Which client statement indicates understanding of trigeminal neuralgia management?
- A. I'll apply heat to my face for pain relief.'
- B. I'll avoid chewing on the affected side.'
- C. I'll use a hard toothbrush for oral hygiene.'
- D. I'll wash my face with cold water.'
Correct Answer: B
Rationale: Avoiding chewing on the affected side reduces pain triggers in trigeminal neuralgia.
The nurse observes a coworker acting erratically. The clients assigned to this coworker don’t seem to get relief when pain medications are administered. Which action should the nurse implement?
- A. Try to help the coworker by confronting the coworker with the nurse’s suspicions.
- B. Tell the coworker that the nurse will give all narcotic medications from now on.
- C. Report the nurse’s suspicions to the nurse’s supervisor or the facility’s peer review.
- D. Do nothing until the nurse can prove the coworker has been using drugs.
Correct Answer: C
Rationale: Erratic behavior and ineffective pain relief suggest possible drug diversion. Reporting to the supervisor or peer review (C) ensures proper investigation while protecting patients. Confronting (A) may escalate, taking over medications (B) doesn’t address the issue, and waiting for proof (D) risks harm.
A 78-year-old client is admitted to the emergency department (ED) with numbness and weakness of the left arm and slurred speech. Which nursing intervention is priority?
- A. Prepare to administer recombinant tissue plasminogen activator (rt-PA).

•••••

**Exercise**
Continue the nursing practice test from the point where it stops.

**Data items**
•••••

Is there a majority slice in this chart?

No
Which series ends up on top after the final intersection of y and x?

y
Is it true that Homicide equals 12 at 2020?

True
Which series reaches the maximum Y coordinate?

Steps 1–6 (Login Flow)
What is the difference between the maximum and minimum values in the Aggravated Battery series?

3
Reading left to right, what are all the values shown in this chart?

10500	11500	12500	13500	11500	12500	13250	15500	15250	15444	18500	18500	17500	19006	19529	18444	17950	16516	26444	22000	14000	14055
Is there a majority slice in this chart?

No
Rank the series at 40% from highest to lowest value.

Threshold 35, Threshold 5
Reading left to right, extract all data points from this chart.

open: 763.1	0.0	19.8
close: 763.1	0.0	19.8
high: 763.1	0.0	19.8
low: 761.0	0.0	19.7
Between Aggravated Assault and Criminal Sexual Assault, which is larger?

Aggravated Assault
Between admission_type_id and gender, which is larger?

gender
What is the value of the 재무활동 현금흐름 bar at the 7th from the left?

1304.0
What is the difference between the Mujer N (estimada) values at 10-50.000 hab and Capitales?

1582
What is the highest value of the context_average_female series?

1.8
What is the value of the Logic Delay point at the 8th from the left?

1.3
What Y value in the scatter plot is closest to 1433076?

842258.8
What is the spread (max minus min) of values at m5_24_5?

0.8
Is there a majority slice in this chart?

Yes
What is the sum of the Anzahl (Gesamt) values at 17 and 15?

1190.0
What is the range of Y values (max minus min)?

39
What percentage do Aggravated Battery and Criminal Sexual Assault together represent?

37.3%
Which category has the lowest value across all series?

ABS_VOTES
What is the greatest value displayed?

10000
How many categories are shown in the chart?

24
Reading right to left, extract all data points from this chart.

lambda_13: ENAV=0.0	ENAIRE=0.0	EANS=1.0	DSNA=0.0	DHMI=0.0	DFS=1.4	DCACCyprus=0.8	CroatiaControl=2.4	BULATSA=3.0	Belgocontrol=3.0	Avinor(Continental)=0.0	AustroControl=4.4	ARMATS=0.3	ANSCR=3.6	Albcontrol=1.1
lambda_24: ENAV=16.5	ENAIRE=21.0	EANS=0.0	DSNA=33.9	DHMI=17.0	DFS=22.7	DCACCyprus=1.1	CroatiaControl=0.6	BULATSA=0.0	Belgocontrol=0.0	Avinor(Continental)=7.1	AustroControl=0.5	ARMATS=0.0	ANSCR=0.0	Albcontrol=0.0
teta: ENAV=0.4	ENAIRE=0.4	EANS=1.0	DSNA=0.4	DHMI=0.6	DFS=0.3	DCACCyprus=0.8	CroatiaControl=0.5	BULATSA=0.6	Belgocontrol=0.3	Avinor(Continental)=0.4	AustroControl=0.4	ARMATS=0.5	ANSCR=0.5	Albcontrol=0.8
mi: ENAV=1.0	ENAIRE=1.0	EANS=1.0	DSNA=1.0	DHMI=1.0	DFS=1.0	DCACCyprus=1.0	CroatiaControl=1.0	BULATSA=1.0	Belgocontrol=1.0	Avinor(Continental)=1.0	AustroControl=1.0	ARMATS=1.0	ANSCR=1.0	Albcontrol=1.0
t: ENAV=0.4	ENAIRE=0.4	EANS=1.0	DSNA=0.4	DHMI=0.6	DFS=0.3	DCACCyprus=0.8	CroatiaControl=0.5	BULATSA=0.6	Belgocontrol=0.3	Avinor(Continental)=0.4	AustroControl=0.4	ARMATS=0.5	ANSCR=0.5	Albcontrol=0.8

•••••

**Task output**
- B. Discuss the precipitating factors that caused the symptoms.
- C. Schedule for a STAT computed tomography (CT) scan of the head.
- D. Notify the speech pathologist for an emergency consult.
Correct Answer: C
Rationale: For a suspected stroke, the priority is to confirm the diagnosis and determine the type of stroke (ischemic or hemorrhagic) before initiating treatment. A STAT CT scan of the head is critical to rule out hemorrhagic stroke, which contraindicates thrombolytic therapy like rt-PA. Administering rt-PA without imaging could be harmful, discussing precipitating factors is not urgent, and a speech pathology consult is secondary to diagnostic imaging.
The client is reporting neck pain, fever, and a headache. The nurse elicits a positive Kernig's sign. Which diagnostic test procedure should the nurse anticipate the HCP ordering to confirm a diagnosis?
- A. A computed tomography (CT).
- B. Blood cultures times two (2).
- C. Electromyogram (EMG).
- D. Lumbar puncture (LP).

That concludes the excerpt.